Republic of Cuba

Capital: Havana

Area: 110,860 sq. km /42,803 sq. miles

Population: 10,960,000

Population density per sq. km/sq. mile: 99/256

Ethnic composition

The majority of the population is of mixed Spanish-African or Spanish-Indian descent. About a third are Europeans, one tenth are Africans.

Religion

All religions are allowed, but there is not one officially recognized. About 40% of the population are Catholics.

History

After being under Spanish rule since the XVI century. in 1898, Cuba went to the United States at the end of the Spanish-American War. This caused anti-colonial uprisings from 1868 to 1878 and from 1895 to 1898. Cuba became independent in 1902, but the United States retained its naval bases and the right to interfere in internal affairs until 1934. In 1933, Army Sergeant Fulgencio Batista (1901-1973) seized power and held Sedo 1944, when he left resign. However , in 1952 he seized power again in a bloodless coup, and began a period of rule that many of his compatriots call tyrannical.

The following year, a young lawyer and the son of a sugar planter, Dr. Fidel Castro Rus (born in 1927), tried to overthrow this regime, but the attempt failed. Castro went underground to prepare another attempt, returned in 1956, but was defeated again. He found refuge in the mountains with a native of Argentina, Dr. Ernesto (Che) Guevara (1928-1967) and ten accomplices and created a guerrilla unit to fight the corrupt regime of Batista.

In 1959, Castro’s squad finally succeeded, and Batista was removed, to the great joy of the population, and expelled from the country to the Dominican Republic. The 1940 Constitution was immediately repealed and replaced with the Basic Law, with all power transferred to the Council of Ministers, headed by Castro as Prime Minister and his brother Raul as his deputy. Che Guevara, who helped overthrow Batista, became the third figure in the state for Castro.

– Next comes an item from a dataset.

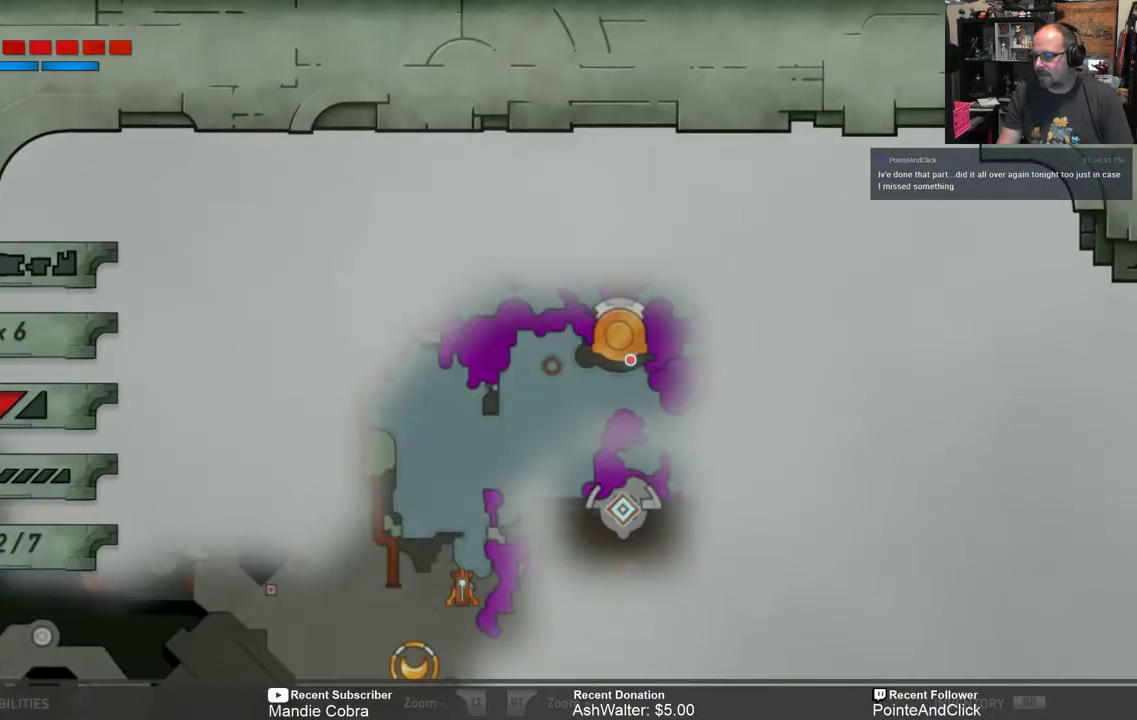
{"buttons": [], "left_stick": "center", "right_stick": "center", "events": []}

The following year, all US commercial structures in Cuba were nationalized without any compensation, which provoked the US to break off diplomatic relations. In 1961, they went even further, organizing a large-scale but unsuccessful invasion in April. In December of the same year, Castro announced that Cuba was now a communist state and would follow the Marxist-Leninist program of economic development, entailing radical land reform, nationalization of industry and investment in education and health care.

In 1961, Cuba was ousted from the Organization of American States (OAS), which was originally established as a regional agency of the United Nations, but came under the increasing influence of the United States. In 1961 – 1963, the administration of John F. Kennedy (1917-1963) in Washington initiated a complete political and economic blockade. In response

Castro went for closer relations with the Soviet Union, which in the same year provided missiles with atomic warheads for installation on Cuban territory. The crisis was overcome when, at the insistence of the American president, the missiles were dismantled. In 1965, under the pretext of fighting in other parts of the world, Che Guevara left Cuba.

From 1965 to 1972, with the help of the Soviet Union, Cuba created a strong economy and achieved social progress. However, many Cubans, deprived of their political rights, went abroad, especially to the USA, to Florida. In 1972, Cuba became a full member of the Council for Mutual Economic Assistance (COMECON), a Moscow-based organization linking communist states. Cuba became an exporter of sugar and received food, various equipment and oil in return, and by the 1980s 85% of its trade relations were with COMECON members. In 1976 The referendum approved a new socialist constitution, and Fidel Castro and his brother were elected president and vice president. The next five years showed that Cuba was playing an increasingly serious political role in world affairs, especially in Africa, which greatly worried the United States.

In 1981, after being re-elected for the next term, Castro offered to discuss foreign economic problems with the US administration, but the proposal was not accepted. His support of Argentina against Britain during the Falklands conflict of 1982 cooled relations with the United States, but improved them with Latin American countries. The US invasion of Grenada in 1983 again worsened diplomatic relations. Since the mid-1980s, when the Soviet Union, led by the reformist leader Mikhail Gorbachev, reacted negatively to the Brezhnev doctrine of maintaining revolutions in the “third world” countries, Cuba has taken a more peaceful position in its international relations, including relations with the United States. In 1988, it signed a peace treaty with South Africa, involving the withdrawal of Cuban troops from Angola. As a further indication of Cuba’s return to international politics, in September 1988 it established formal relations with the European Community.